4. Tax Payments. EA makes no representations or warranties with respect to the tax consequences of the payments provided to Employee under the terms of this Agreement. Employee agrees and understands that Employee is responsible for payment, if any, of applicable taxes or penalties on the payments made by EA under this Agreement. Employee further agrees to indemnify and hold EA harmless from any claims, demands, deficiencies, penalties, interest, assessments, executions, judgments or recoveries by any government agency against EA for any amounts claimed due on account of: (a) Employees failure to pay, or Employees delayed payment of, applicable taxes or (b) damages sustained by EA by reason of any such claims, including attorneys fees and costs.

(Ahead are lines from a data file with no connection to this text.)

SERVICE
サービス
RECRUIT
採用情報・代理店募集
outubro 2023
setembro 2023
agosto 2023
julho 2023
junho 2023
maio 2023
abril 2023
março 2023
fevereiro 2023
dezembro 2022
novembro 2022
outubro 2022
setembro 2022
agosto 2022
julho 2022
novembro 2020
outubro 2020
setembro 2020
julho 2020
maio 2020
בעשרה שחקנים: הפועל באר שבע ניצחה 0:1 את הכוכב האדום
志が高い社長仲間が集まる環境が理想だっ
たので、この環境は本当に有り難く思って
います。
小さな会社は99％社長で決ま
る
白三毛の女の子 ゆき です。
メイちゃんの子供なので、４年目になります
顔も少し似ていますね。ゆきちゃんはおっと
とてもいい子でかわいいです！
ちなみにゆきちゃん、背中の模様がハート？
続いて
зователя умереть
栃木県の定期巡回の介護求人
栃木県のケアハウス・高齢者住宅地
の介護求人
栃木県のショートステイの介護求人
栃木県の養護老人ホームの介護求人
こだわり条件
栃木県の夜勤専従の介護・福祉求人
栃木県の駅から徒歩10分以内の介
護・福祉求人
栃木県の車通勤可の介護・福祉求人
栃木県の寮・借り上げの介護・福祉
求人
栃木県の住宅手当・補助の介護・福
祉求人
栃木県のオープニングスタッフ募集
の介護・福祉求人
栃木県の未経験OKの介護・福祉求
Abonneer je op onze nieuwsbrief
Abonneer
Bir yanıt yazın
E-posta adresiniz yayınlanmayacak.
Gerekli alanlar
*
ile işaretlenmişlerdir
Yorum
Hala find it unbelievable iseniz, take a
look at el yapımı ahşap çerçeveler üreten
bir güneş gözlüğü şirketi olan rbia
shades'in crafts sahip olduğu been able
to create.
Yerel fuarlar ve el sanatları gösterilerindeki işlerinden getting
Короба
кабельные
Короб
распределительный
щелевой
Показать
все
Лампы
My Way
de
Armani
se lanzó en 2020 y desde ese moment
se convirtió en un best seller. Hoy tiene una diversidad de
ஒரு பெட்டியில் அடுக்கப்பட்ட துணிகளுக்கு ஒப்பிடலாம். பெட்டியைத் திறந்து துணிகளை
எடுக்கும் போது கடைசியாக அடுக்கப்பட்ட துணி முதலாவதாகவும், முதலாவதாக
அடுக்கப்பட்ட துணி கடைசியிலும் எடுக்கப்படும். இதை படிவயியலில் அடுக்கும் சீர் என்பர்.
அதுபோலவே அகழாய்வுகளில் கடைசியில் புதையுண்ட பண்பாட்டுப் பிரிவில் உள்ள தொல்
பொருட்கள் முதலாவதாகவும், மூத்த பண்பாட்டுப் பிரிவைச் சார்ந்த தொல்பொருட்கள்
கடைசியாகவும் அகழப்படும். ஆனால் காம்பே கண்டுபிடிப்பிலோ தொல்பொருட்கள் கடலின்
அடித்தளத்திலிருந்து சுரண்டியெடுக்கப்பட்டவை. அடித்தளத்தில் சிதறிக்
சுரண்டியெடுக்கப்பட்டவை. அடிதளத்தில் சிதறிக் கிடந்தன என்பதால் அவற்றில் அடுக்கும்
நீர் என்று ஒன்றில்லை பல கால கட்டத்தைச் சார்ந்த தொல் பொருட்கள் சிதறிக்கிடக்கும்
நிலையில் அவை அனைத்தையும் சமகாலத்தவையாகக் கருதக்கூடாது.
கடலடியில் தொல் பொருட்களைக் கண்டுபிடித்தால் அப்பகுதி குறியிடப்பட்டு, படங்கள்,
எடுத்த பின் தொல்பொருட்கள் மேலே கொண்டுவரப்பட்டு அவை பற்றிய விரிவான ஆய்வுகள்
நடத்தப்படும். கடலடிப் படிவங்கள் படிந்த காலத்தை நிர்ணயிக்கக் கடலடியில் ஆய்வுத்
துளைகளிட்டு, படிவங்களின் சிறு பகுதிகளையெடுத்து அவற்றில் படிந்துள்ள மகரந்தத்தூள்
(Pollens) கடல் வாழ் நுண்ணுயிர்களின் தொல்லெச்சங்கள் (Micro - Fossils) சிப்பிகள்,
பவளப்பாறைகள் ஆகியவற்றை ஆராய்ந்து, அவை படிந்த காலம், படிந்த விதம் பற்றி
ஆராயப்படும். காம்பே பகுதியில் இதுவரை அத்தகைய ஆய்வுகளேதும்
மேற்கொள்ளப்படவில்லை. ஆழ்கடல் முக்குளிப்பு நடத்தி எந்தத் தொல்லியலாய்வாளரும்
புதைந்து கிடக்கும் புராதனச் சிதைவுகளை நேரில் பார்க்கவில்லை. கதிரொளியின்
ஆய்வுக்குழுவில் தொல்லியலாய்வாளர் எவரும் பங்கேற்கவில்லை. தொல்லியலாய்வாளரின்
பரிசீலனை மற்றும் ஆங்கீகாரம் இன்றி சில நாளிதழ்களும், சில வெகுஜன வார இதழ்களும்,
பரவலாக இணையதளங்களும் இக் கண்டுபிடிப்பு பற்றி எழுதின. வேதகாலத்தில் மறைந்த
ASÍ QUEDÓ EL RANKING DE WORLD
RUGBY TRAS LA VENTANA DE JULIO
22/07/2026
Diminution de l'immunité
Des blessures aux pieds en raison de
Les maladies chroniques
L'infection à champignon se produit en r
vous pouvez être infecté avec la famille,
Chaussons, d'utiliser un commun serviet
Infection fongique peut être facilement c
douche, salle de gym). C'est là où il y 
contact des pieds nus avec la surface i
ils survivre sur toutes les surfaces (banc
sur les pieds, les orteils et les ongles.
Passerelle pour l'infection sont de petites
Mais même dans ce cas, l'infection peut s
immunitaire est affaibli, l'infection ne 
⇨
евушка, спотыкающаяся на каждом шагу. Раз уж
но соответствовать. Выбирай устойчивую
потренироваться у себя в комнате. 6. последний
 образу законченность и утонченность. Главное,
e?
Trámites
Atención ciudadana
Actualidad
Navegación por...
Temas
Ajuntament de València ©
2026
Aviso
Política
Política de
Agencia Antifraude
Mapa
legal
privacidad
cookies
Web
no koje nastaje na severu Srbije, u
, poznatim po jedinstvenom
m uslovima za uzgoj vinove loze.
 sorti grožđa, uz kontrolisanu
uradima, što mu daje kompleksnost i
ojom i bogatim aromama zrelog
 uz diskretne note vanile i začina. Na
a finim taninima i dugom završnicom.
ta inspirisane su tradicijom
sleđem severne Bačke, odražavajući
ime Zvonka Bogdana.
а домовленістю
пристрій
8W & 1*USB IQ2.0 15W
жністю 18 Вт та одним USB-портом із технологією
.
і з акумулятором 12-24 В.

5. General Release of Claims. In consideration of the obligations of EA set forth in this Agreement, Employee and Employees heirs, executors, representatives, agents, insurers, administrators, successors, and assigns (collectively, the Employee) hereby completely release and forever discharge EA, its subsidiary, predecessor, successor, and related corporations, divisions and entities, and each of their current and former officers, directors, employees, agents, investors, attorneys, shareholders, founders, administrators, affiliates, divisions, and assigns (collectively referred to as Releasees) from any and all claims, complaints, rights, duties, obligations, demands, actions, liabilities and causes of action of any kind whatsoever, whether presently known or unknown, suspected or unsuspected, which Employee may have or has ever had against Releasees (Claims) up until and including the Effective Date, including without limitation: (i) any and all Claims arising from or connected with Employees employment by EA, the termination of such employment, whether based in common law, tort, or contract (express or implied), or on federal, state or local laws or regulations; (ii) any and all Claims with respect to any of the Employees outstanding equity awards; (iii) any and all Claims arising out of any dispute over tax withholding on any payments provided to Employee pursuant to this Agreement; and (iv) any and all Claims for attorneys fees and costs.